The majority then rejected the charge that Dr. Lalvani’s failure to select outside reviewers from HBCUs reflected racial bias, but it did so because “four of the six reviewers selected for the final list were African-American.” But what if they were not? What if the final list contained only whites or, perhaps worse from a pro-affirmative action perspective, only Asians, who after all are the primary victims of affirmative action preferences to blacks and Hispanics? The majority opinion seems to leave open — perhaps even to invite — future discrimination charges whenever peer review panels are insufficiently “diverse.”
Finally, and perhaps most humorously, the majority found the other charge of Dr. Lalvani’s bias against blacks — that in another tenure application he had excluded a reviewer from an HBCU, Norfolk State, — unpersuasive because “Dr. Thrash ignores the fact that the recommender Dr. Lalvani struck was Chinese, not African-American.” (Perhaps that candidate, Prof. Lei L. Kerr, could have complained of anti-Asian bias — or at least anti-Chinese bias, since Dr. Lalvani is himself Asian — except that she was successful.)

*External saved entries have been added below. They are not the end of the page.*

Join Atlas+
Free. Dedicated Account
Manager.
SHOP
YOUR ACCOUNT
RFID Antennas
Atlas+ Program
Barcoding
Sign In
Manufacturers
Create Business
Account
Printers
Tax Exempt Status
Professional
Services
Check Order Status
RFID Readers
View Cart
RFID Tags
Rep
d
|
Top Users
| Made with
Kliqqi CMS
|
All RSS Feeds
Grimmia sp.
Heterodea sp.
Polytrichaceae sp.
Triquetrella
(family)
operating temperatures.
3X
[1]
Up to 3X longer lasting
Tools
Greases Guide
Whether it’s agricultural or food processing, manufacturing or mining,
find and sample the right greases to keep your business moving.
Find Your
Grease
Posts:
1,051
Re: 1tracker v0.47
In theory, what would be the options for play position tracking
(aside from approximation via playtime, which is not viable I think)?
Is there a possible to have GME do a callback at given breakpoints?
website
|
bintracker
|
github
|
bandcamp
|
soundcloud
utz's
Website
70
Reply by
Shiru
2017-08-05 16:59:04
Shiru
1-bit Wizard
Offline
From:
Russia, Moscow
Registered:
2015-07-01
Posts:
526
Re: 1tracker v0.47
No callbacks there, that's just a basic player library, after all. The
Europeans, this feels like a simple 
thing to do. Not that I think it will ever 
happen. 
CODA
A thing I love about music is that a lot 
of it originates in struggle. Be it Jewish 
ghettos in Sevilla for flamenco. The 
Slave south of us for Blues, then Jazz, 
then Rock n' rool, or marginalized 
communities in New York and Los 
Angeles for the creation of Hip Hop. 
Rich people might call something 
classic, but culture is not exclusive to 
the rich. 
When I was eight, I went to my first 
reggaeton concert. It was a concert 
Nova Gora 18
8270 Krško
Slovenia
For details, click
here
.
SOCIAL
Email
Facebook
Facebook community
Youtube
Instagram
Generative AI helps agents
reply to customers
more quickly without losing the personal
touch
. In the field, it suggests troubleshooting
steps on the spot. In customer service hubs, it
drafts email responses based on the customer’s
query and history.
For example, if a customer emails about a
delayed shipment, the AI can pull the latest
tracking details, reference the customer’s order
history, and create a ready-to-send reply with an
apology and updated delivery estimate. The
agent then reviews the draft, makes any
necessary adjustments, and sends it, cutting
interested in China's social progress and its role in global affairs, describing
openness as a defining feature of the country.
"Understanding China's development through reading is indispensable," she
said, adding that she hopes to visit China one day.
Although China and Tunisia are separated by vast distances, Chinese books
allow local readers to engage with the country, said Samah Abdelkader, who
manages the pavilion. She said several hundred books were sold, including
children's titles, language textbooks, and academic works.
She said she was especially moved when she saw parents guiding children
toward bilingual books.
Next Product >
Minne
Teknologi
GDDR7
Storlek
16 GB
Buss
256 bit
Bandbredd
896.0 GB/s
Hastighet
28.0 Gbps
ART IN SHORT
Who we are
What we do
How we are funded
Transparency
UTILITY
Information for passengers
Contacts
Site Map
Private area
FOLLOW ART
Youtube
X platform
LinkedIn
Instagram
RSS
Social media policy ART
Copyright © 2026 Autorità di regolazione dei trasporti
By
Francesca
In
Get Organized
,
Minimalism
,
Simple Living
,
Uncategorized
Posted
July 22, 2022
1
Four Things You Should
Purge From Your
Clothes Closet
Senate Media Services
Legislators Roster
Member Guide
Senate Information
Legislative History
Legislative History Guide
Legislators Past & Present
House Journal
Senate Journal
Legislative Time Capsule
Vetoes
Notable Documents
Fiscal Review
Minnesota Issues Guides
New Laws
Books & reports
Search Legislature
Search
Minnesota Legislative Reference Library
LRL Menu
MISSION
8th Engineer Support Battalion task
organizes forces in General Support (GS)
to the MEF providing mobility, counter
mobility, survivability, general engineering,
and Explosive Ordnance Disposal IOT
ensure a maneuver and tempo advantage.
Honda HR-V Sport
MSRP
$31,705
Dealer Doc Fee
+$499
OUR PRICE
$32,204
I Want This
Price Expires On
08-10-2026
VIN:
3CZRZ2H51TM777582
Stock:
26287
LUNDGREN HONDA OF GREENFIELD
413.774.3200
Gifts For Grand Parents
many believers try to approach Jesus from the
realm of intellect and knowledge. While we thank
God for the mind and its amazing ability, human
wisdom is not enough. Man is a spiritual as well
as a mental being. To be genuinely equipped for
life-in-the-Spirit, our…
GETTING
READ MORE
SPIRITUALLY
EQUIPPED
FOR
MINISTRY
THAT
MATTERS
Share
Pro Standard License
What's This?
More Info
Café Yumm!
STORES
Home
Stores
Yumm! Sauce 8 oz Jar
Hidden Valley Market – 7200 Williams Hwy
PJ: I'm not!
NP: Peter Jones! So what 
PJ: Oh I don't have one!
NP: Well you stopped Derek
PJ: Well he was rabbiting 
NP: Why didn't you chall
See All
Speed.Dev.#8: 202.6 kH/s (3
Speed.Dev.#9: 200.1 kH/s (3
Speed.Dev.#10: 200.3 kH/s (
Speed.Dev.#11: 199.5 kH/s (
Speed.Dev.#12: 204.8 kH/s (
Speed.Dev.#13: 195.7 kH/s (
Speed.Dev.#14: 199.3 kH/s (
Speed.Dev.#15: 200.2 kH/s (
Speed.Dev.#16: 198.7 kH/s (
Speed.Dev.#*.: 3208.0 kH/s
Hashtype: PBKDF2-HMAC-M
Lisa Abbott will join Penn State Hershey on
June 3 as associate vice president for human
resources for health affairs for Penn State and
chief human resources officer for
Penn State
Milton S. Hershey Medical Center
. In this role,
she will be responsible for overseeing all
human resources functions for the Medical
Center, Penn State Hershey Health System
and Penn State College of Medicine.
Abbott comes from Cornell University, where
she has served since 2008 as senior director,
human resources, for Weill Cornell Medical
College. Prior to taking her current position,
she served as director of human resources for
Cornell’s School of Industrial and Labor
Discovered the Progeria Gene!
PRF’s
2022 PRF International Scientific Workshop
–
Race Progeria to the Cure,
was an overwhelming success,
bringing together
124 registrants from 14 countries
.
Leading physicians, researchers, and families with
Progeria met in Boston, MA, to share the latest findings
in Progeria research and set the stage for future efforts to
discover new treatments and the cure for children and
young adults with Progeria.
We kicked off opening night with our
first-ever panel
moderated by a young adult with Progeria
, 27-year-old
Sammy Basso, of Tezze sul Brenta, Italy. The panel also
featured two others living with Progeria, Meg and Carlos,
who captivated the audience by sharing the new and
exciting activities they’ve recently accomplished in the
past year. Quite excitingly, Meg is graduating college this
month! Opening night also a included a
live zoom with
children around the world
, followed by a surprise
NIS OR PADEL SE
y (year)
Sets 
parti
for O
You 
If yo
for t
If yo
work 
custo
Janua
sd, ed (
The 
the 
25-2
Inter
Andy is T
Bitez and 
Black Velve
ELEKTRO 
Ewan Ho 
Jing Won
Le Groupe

I have been complaining about aspects of the majority opinion (not its result), by Sixth Circuit Judge Richard Allen Griffin, a Bush appointee, and District Judge Edward R. Korman, who sat on that panel, a Reagan appointee. Let me hasten to add, however, that their opinion was far superior to that of the panel’s lone dissent, Sixth Circuit Judge Karen Nelson Moore, a Clinton appointee, who argued that the court should not have rejected Thrash’s argument that the stated reasons for denying his tenure were a pretext because, she noted, quoting an earlier opinion, “there is no ‘abundant and uncontroverted independent evidence that no discrimination occurred.'”
Judge Moore thought a jury could have reasonably concluded that the exclusion of reviewers from HBCUs reflected racial bias even though four of the six selected reviewers were black. She also thought that a jury should have been able to hear and evaluate Thrash’s charge “that Dr. Lalvani viewed him differently from the start because he was hired as part of an affirmative-action program at the University … ,” that he “viewed Dr. Thrash as inferior to regular hires.”
Judge Moore was a lone dissenter here, but it is not unreasonable to predict that if more judges are appointed by a Democratic president her views might ultimately prevail. If so, will it then be irony or poetic justice when hiring “underrepresented minorities” with lesser qualifications can provide evidence for racial discrimination charges against employers who believed those hires had lesser qualifications?